Macron, pour sa part, a promis 5 milliards d’euros supplémentaires par an à l’Afrique, portant le total à 49 millions de dollars. La majeure partie est investie dans les anciennes colonies françaises. Le Japon est un autre concurrent pour la tarte africaine. En 2016, le Premier ministre Shinzo Abe a promis une aide de 30 milliards de dollars à l’Afrique sur trois ans.

Le cas russe est intéressant en ce sens qu’il a dû abandonner ses projets en Afrique et y suspendre ses programmes d’aide au lendemain de l’effondrement de l’Union soviétique. Aujourd’hui, il organise un retour en Afrique, à la recherche de nouveaux partenaires et en essayant de reconstruire des liens avec les anciens. Cet été, le président Vladimir Poutine s’est rendu en Algérie, en Afrique du Sud et au Maroc, tandis que le vice-président Medvedev s’est rendu en Angola, en Namibie et au Nigéria pour proposer des projets de coopération commerciale. Moscou a également envoyé des armes et des formateurs à l’armée de la République centrafricaine et des armes au Cameroun, et a signé des accords militaires avec la RD Congo, le Burkina Faso, l’Ouganda et l’Angola.

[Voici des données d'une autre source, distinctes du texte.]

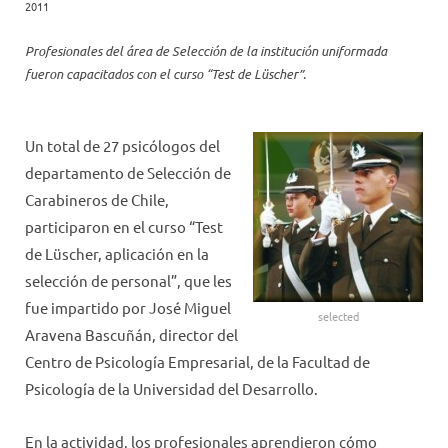
2011
Profesionales del área de Selección de la institución uniformada
fueron capacitados con el curso “Test de Lüscher”.
Un total de 27 psicólogos del
departamento de Selección de
Carabineros de Chile,
participaron en el curso “Test
de Lüscher, aplicación en la
selección de personal”, que les
fue impartido por José Miguel
selected
Aravena Bascuñán, director del
Centro de Psicología Empresarial, de la Facultad de
Psicología de la Universidad del Desarrollo.
En la actividad, los profesionales aprendieron cómo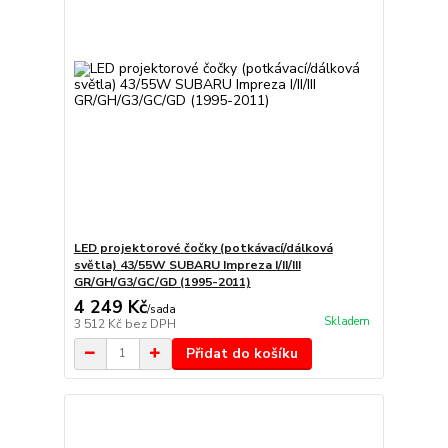
LED projektorové čočky (potkávací/dálková
světla) 43/55W SUBARU Impreza I/II/III
GR/GH/G3/GC/GD (1995-2011)
4 249 Kč
/
sada
Skladem
3 512 Kč
bez DPH
Přidat do košíku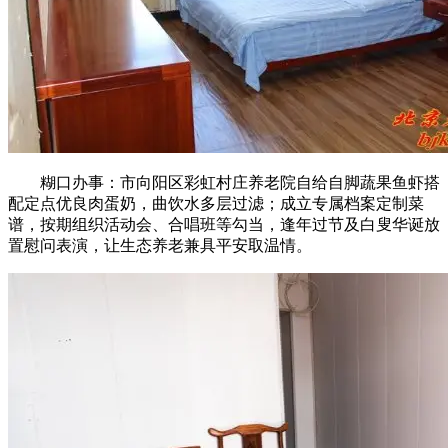
糊口办事：市向阳区彩虹村庄养老院自给自脚蔬果鱼虾搭
配定点优良肉蛋奶，曲饮水多层过滤；成立专属档案定制菜
谱，按期组织活动会、合唱班等勾当，逢年过节及白叟华诞放
置慰问表演，让生态养老兼具平安取温情。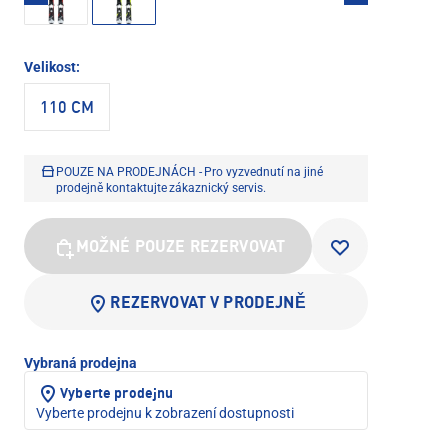
Velikost:
110 CM
POUZE NA PRODEJNÁCH - Pro vyzvednutí na jiné
prodejně kontaktujte zákaznický servis.
MOŽNÉ POUZE REZERVOVAT
REZERVOVAT V PRODEJNĚ
Vybraná prodejna
Vyberte prodejnu
Vyberte prodejnu k zobrazení dostupnosti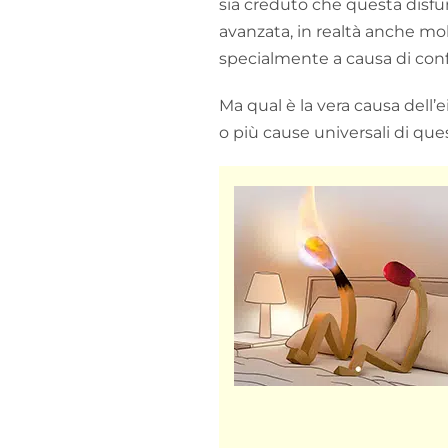
sia creduto che questa disfu
avanzata, in realtà anche mol
specialmente a causa di confl
Ma qual è la vera causa dell
o più cause universali di que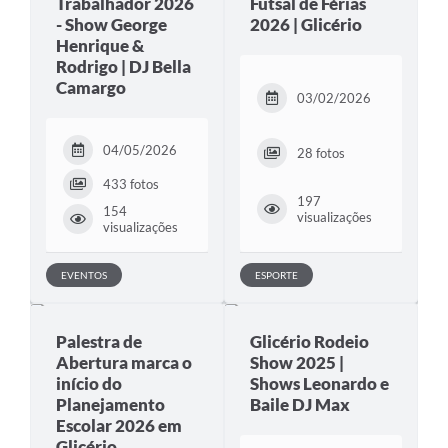
Trabalhador 2026
Futsal de Férias
- Show George
2026 | Glicério
Henrique &
Rodrigo | DJ Bella
Camargo
03/02/2026
04/05/2026
28 fotos
433 fotos
197
154
visualizações
visualizações
EVENTOS
ESPORTE
Palestra de
Glicério Rodeio
Abertura marca o
Show 2025 |
início do
Shows Leonardo e
Planejamento
Baile DJ Max
Escolar 2026 em
Glicério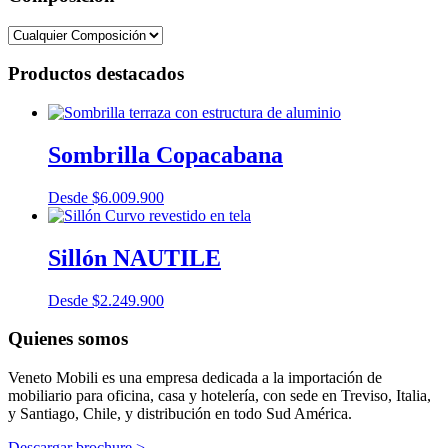
Productos destacados
Sombrilla Copacabana
Desde
$
6.009.900
Sillón NAUTILE
Desde
$
2.249.900
Quienes somos
Veneto Mobili es una empresa dedicada a la importación de
mobiliario para oficina, casa y hotelería, con sede en Treviso, Italia,
y Santiago, Chile, y distribución en todo Sud América.
Descargar brochure >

Il travaille avec le Soudan dans le domaine de l’énergie nucléaire et avec le Zimbabwe et la Guinée dans les industries minières. Toutefois, l’aide et l’assistance russe à l’Afrique sont encore relativement faibles.

L’Inde, avec un volume de commerce bilatéral de 72 milliards de dollars avec l’Afrique, a récemment annoncé qu’elle allait ouvrir 18 nouvelles ambassades afin de renforcer sa présence sur le continent. En outre, le Premier ministre indien Narendra Modi s’est engagé à accroître les investissements de son pays en Afrique, qui se sont élevés à 14 milliards de dollars en 2016, et à maintenir les marchés indiens ouverts aux Africains.

La Turquie a investi 6 milliards de dollars en Afrique, tandis que le volume du commerce turco-africain s’est élevé à 6 milliards de dollars supplémentaires en 2016.